Heuerman, a talented tight end from Ohio State University, unfortunately, missed his entire rookie season after he suffered a torn anterior cruciate ligament in rookie camp. The team has extremely high expectations for the pseudo-rookie after watching him rehabilitate from the injury and study throughout the team’s run to Super Bowl 50. He was visibly excited to finish his first day of training camp Wednesday but also tempered the significance of one practice.

“I mean, the biggest thing is it’s just day one of training camp,” he said. “Being consistent, being consistent for six months is what it is all about.”

The tight ends will be asked to do a lot in Kubiak’s offense. There will likely be two tight ends on the field often during games, and although there will be specific skill sets from each individual, the need for versatility will be big as the roster spots dwindle in the coming weeks.

“For me, personally, I have learned both of them so I can play ‘Y’ or ‘F’, and that is what most of the guys are trying to do. The more versatile you can be the better,” Graham said Thursday.

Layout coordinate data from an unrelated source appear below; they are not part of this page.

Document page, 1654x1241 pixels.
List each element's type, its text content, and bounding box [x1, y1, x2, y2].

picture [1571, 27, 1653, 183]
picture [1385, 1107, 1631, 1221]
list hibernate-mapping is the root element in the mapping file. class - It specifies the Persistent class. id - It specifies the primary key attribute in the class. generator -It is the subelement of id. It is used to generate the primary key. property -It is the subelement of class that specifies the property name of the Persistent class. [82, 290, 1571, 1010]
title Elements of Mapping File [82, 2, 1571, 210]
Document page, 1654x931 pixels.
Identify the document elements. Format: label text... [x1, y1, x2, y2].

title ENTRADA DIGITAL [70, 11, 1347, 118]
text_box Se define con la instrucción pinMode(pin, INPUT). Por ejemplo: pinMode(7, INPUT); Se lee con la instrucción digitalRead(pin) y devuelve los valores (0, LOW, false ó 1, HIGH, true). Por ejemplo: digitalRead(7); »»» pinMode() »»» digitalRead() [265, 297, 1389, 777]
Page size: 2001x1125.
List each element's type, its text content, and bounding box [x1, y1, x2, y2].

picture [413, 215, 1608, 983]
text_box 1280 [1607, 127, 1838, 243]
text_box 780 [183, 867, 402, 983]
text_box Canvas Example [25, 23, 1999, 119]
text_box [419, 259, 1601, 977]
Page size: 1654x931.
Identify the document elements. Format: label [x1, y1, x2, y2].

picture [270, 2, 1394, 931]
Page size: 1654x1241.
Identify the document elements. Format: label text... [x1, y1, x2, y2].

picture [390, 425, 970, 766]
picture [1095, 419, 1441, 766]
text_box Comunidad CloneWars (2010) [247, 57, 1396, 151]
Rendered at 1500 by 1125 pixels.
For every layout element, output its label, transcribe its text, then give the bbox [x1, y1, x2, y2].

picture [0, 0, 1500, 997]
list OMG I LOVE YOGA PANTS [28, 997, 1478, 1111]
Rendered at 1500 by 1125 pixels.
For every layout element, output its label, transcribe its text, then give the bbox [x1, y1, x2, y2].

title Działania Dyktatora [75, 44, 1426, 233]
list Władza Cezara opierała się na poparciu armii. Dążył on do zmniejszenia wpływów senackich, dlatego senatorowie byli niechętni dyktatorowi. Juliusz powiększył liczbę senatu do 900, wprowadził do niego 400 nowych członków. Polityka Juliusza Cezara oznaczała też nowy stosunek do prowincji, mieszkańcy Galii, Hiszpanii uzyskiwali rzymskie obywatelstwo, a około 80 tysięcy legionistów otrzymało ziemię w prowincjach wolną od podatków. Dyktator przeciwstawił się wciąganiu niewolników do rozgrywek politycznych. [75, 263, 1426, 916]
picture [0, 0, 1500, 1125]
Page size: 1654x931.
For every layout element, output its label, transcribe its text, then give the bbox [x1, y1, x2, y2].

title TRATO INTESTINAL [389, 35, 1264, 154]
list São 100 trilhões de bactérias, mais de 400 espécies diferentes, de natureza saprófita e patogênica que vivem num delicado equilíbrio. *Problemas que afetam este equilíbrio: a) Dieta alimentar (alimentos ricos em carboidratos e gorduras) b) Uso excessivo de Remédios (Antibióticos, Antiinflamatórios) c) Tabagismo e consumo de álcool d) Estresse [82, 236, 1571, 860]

Graham came over from Houston after six seasons with the Texans. His career best season came in 2013 when he pulled down 49 receptions for 545 yards and five touchdowns. Last season, he appeared in just eight games (two starts) and caught just four passes. He was a healthy scratch for the tail end of the Texans season, including their AFC Wild Card game. He appears to be currently mixing in with the second team tight ends but has also been impressed with the group as a whole and Green’s knowledge of the system.

“It’s a good comradery among the tight end group,” he said earnestly. “Everybody is helping each other out, and Virgil is a good leader and a good guy. It has been great.”

Graham will now be sharing the uphill battle with Phillips but also rookie Krieger-Coble who arrived as an undrafted college free agent from the University of Iowa. He finished his senior season with the second highest receptions (35) and receiving yards (405) for the Hawkeyes and became a consistent pass-catching tight end. Krieger-Coble’s transition to the Broncos may be eased by the connection between Kubiak and his mentor, Iowa’s Offensive Coordinator Greg Davis.

“I think there are some similarities with what we did at Iowa,” he said Wednesday. “We ran a pro-style of offense and the connection between Coach Davis and Coach Kubiak is definitely there so some of the concepts I understand, it is just learning but more complex aspects of the offense.”

Not just Krieger-Coble, but everyone, including Green, will have to familiarize themselves with the 2016 Broncos offense. While it has been just two days and comradery is still plentiful, there are scant opportunities to push for the starting jobs. The Broncos have seen their fair share of great tight ends over the years, and while the picture is not yet clear if they have one, Kubiak is certainly hoping he will know soon.